**TASK INSTRUCTIONS:**
Print every line of the listing below, starting with the line that holds "100: (593, 243)" and going on through the line that holds "126: (925, 137)", both included, and print nothing else.

**INPUT FOR THIS TASK:**
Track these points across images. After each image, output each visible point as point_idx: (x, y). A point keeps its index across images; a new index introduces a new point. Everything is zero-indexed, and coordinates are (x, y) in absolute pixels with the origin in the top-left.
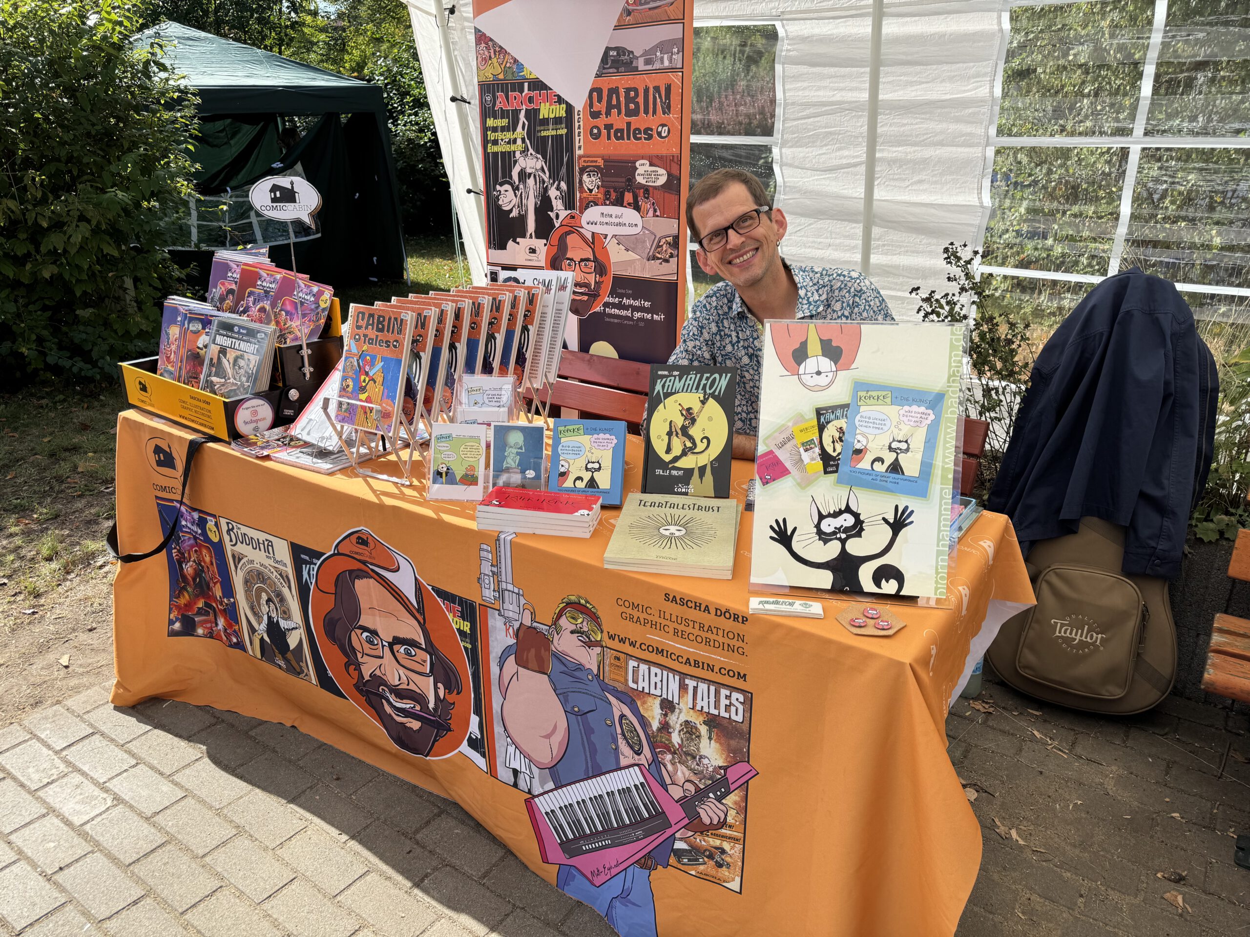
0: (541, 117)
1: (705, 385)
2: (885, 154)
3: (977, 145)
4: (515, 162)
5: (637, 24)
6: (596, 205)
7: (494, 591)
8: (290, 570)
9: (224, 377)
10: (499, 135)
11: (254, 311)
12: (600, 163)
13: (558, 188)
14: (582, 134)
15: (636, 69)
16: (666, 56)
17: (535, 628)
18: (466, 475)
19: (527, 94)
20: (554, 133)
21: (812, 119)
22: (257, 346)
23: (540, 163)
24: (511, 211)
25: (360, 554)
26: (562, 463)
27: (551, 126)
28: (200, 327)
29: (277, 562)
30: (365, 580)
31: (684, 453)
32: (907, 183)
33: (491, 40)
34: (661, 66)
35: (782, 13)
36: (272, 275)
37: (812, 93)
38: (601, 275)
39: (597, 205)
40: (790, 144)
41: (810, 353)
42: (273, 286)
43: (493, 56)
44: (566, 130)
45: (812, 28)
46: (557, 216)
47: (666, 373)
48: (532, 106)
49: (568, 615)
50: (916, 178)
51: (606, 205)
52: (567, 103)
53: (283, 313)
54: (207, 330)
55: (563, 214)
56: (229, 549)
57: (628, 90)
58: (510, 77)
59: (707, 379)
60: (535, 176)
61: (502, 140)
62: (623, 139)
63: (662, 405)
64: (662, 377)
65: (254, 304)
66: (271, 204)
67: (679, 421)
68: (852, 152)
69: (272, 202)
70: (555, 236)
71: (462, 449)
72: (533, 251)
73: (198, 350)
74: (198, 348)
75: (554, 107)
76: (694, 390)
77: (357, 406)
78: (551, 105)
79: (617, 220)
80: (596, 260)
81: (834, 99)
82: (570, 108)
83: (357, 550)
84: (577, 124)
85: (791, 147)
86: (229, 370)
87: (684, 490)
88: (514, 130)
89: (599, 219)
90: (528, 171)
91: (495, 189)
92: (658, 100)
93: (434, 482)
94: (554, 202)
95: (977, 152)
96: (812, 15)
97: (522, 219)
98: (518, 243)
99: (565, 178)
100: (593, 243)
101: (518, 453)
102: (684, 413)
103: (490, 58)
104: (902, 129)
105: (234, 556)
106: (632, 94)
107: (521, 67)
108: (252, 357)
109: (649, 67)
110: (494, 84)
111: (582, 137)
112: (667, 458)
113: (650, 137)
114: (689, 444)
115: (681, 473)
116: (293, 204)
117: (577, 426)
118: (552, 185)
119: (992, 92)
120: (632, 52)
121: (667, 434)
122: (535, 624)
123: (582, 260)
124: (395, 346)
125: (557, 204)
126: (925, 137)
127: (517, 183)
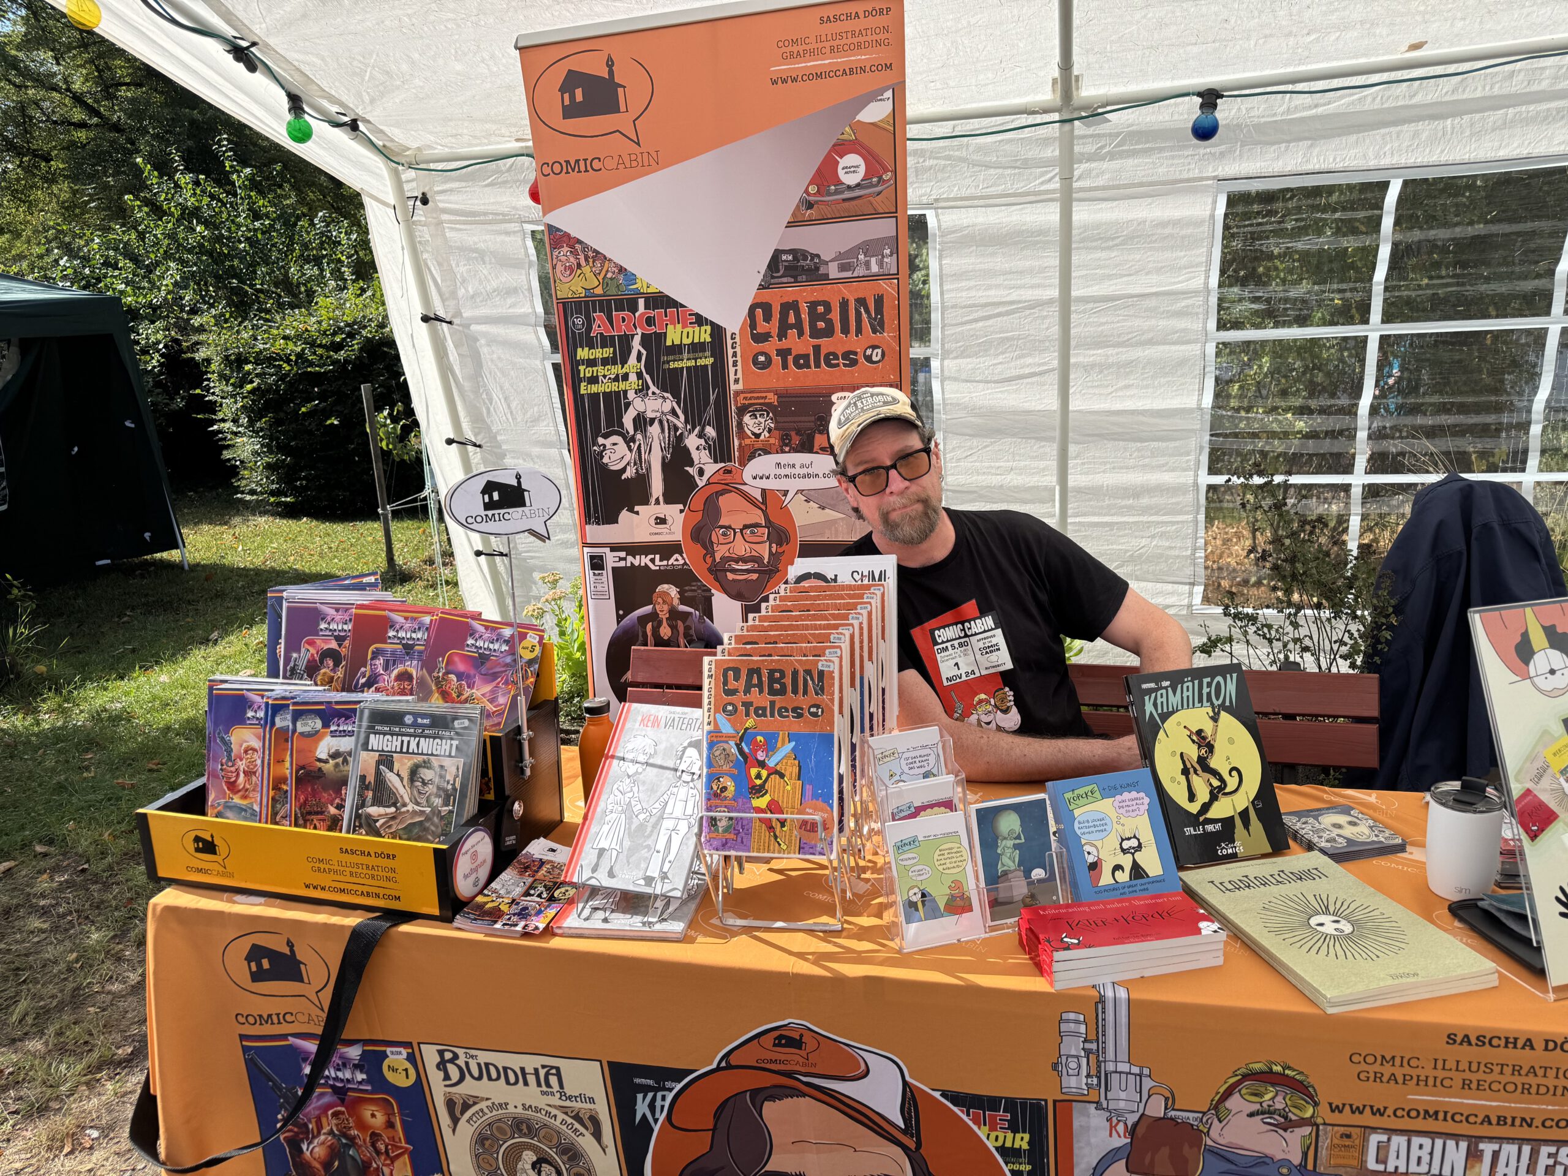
0: (669, 343)
1: (1209, 694)
2: (1081, 359)
3: (1195, 341)
4: (628, 405)
5: (823, 220)
6: (767, 452)
7: (1088, 1076)
8: (603, 1110)
9: (394, 805)
10: (600, 370)
11: (389, 679)
12: (772, 398)
13: (701, 435)
14: (739, 363)
15: (826, 277)
16: (873, 260)
17: (1171, 1119)
18: (952, 898)
19: (642, 315)
20: (692, 363)
21: (980, 324)
22: (455, 743)
23: (669, 404)
24: (624, 470)
25: (781, 1062)
26: (1087, 848)
27: (685, 355)
28: (319, 724)
29: (570, 1098)
30: (788, 1102)
31: (1214, 797)
32: (1110, 390)
33: (579, 242)
34: (867, 273)
35: (936, 200)
36: (415, 619)
37: (980, 293)
38: (780, 544)
39: (770, 453)
40: (954, 354)
41: (1536, 648)
42: (419, 635)
43: (583, 263)
44: (712, 360)
45: (976, 217)
46: (701, 472)
47: (1152, 685)
48: (652, 329)
49: (1244, 1091)
50: (1121, 384)
51: (783, 452)
52: (712, 324)
53: (453, 677)
54: (333, 728)
55: (711, 468)
56: (438, 1091)
57: (813, 305)
58: (613, 291)
59: (1209, 685)
60: (661, 422)
61: (605, 376)
62: (809, 367)
63: (1162, 731)
64: (1150, 692)
65: (386, 668)
66: (483, 513)
67: (1193, 752)
68: (1037, 360)
69: (486, 509)
70: (697, 500)
71: (936, 857)
72: (661, 521)
73: (319, 764)
74: (320, 760)
75: (690, 330)
76: (1197, 704)
77: (751, 820)
78: (683, 327)
79: (805, 471)
80: (769, 524)
81: (1008, 299)
82: (718, 331)
83: (774, 1056)
84: (730, 352)
85: (956, 358)
86: (402, 791)
87: (1230, 851)
88: (624, 362)
89: (773, 471)
90: (650, 415)
91: (595, 443)
92: (864, 315)
93: (908, 921)
94: (695, 455)
95: (1196, 349)
96: (976, 202)
97: (642, 481)
98: (637, 513)
99: (713, 421)
100: (764, 502)
101: (1016, 847)
102: (1195, 738)
103: (579, 266)
104: (1100, 329)
105: (450, 1104)
106: (821, 309)
107: (631, 278)
108: (447, 762)
109: (848, 274)
110: (587, 302)
111: (739, 368)
112: (1194, 808)
113: (854, 363)
114: (1216, 783)
115: (1218, 826)
116: (520, 509)
117: (1090, 788)
118: (690, 432)
119: (1206, 284)
120: (818, 256)
121: (1183, 773)
122: (1173, 1114)
123: (746, 527)
124: (815, 715)
125: (701, 457)
126: (1130, 336)
127: (631, 432)
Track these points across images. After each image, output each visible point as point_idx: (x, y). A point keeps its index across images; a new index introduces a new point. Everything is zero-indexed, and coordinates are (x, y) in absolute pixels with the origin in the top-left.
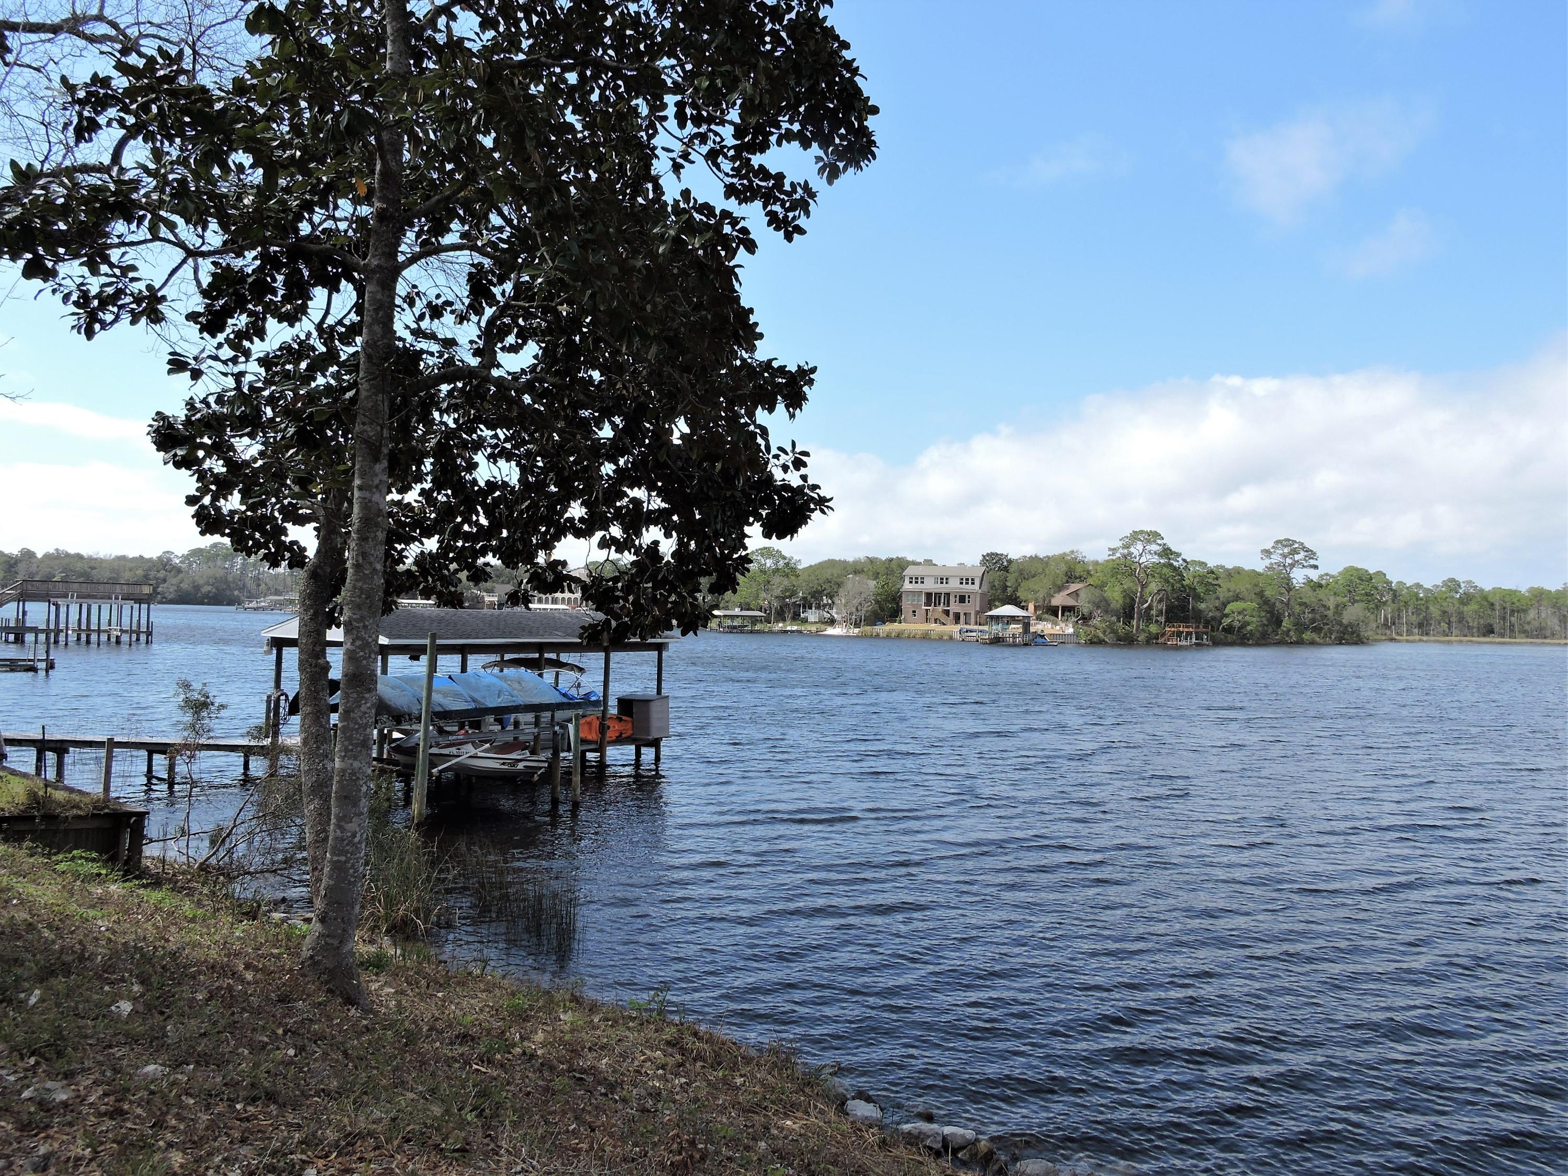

**ANSWER TO THIS EXERCISE:**
100: (593, 243)
101: (518, 453)
102: (684, 413)
103: (490, 58)
104: (902, 129)
105: (234, 556)
106: (632, 94)
107: (521, 67)
108: (252, 357)
109: (649, 67)
110: (494, 84)
111: (582, 137)
112: (667, 458)
113: (650, 137)
114: (689, 444)
115: (681, 473)
116: (293, 204)
117: (577, 426)
118: (552, 185)
119: (992, 92)
120: (632, 52)
121: (667, 434)
122: (535, 624)
123: (582, 260)
124: (395, 346)
125: (557, 204)
126: (925, 137)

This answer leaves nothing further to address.